De acuerdo con el pasaje sobre el oficialismo y la oposición, ¿por qué a mediano plazo «el panorama no resulta tan pesimista para los partidos opositores»? Explícalo en una a tres oraciones.

-- PASAJE DEL DOCUMENTO --
━━━━━━━━
Ningún funcionario habló, estos días, de las acechanzas de la "derecha", ni se sintió jaqueado por las corporaciones. Tampoco hubo referencias al omnímodo poder de Magnetto.

Si el Gobierno está a punto de alcanzar esta forma virtuosa de la institucionalidad, si los propios opositores como expresión colectiva han preferido un discreto silencio acerca de la nueva etapa, entonces francamente, ¿la oposición política resulta necesaria o habrá de limitarse al papel de levantabrazos en las cámaras legislativas?

Afinando, sin embargo, el diagnóstico, y proyectándolo al mediano plazo, el panorama no resulta tan pesimista para los partidos opositores. El oficialismo está viviendo una breve e intensa luna de miel, con el regreso y las decisiones de la Presidenta; hay que dejarlo disfrutar en paz su momento. No sabemos si volverá a presentarse en los dos años que faltan de mandato. Pueden pronosticarse, una vez pasada la euforia, graves tensiones internas, sobre todo entre el aparato justicialista sobreviviente y La Cámpora y sus aliados. Y habrá que ver si funciona la conducción atenuada de la Presidenta, que deberá cuidar su salud.
━━━━━━━━
-- DATOS REGISTRADOS --
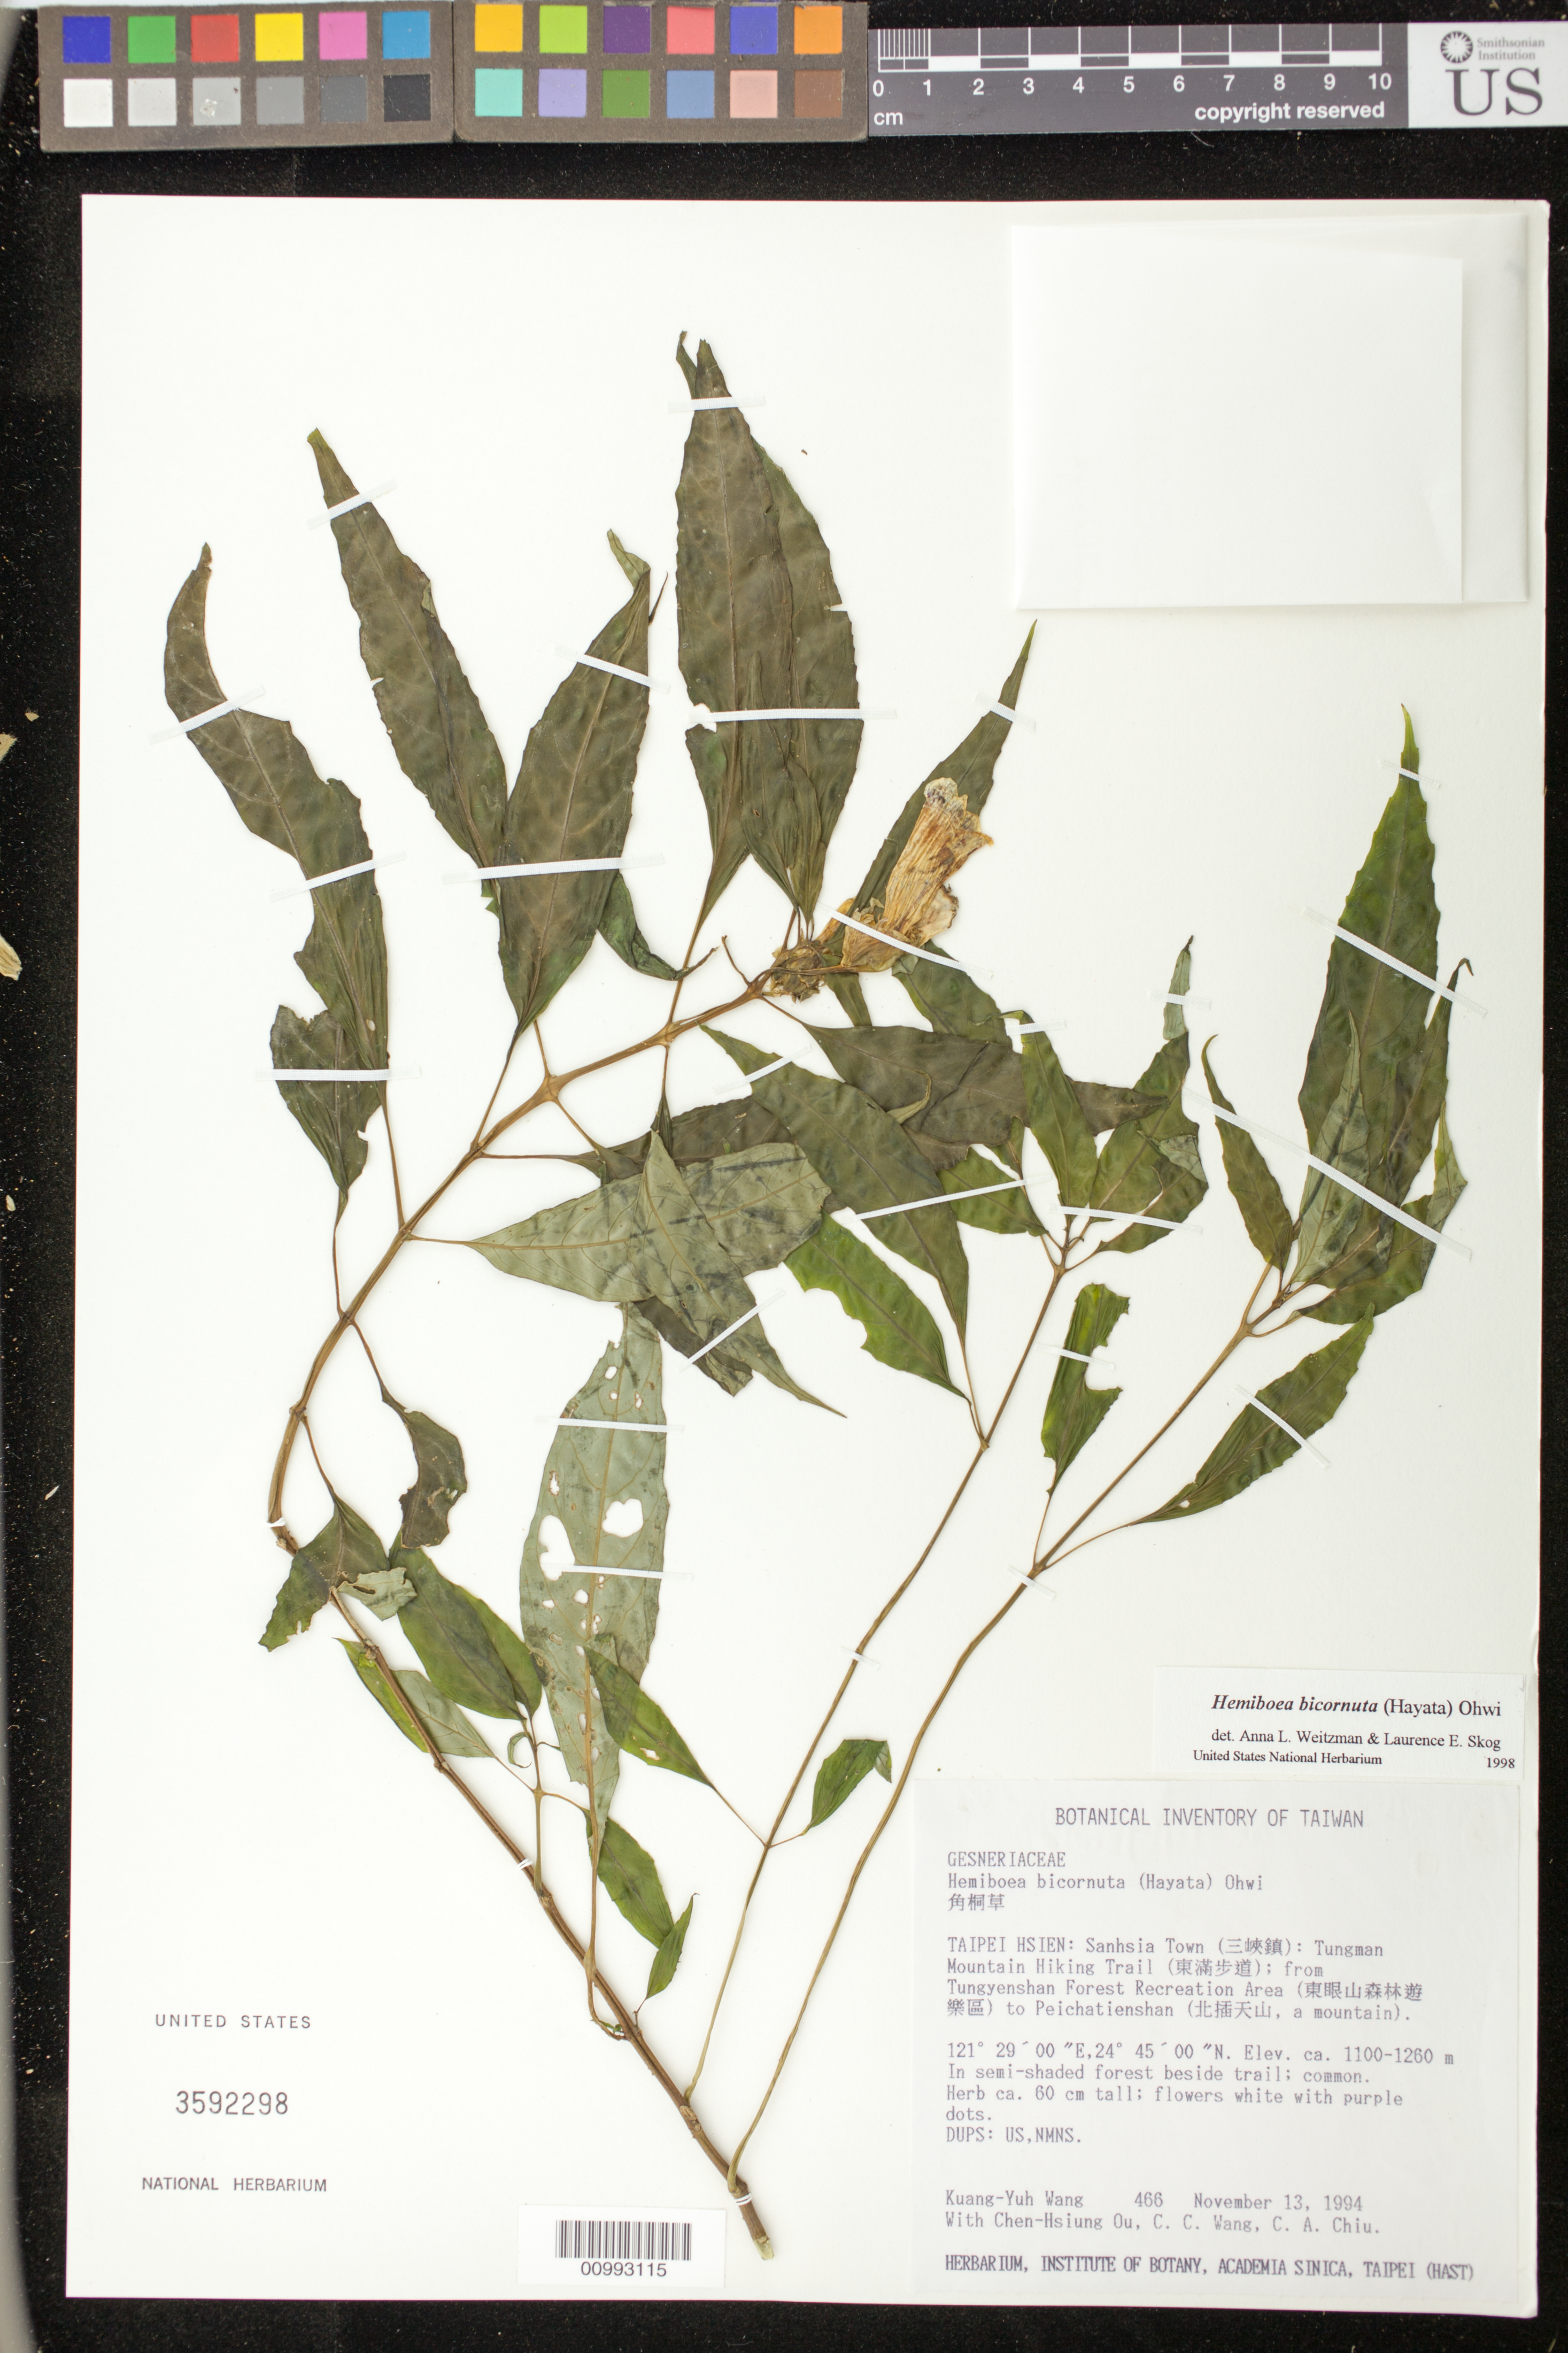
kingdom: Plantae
━━━━━━━━
-- RESPUESTA COMPLETA --
El oficialismo vive una luna de miel breve, ligada al regreso y las decisiones de la Presidenta, y no se sabe si volverá a presentarse en los dos años de mandato que faltan. Además, pasada la euforia, pueden pronosticarse graves tensiones internas, sobre todo entre el aparato justicialista sobreviviente y La Cámpora y sus aliados. También queda por ver si funciona la conducción atenuada de la Presidenta, que deberá cuidar su salud.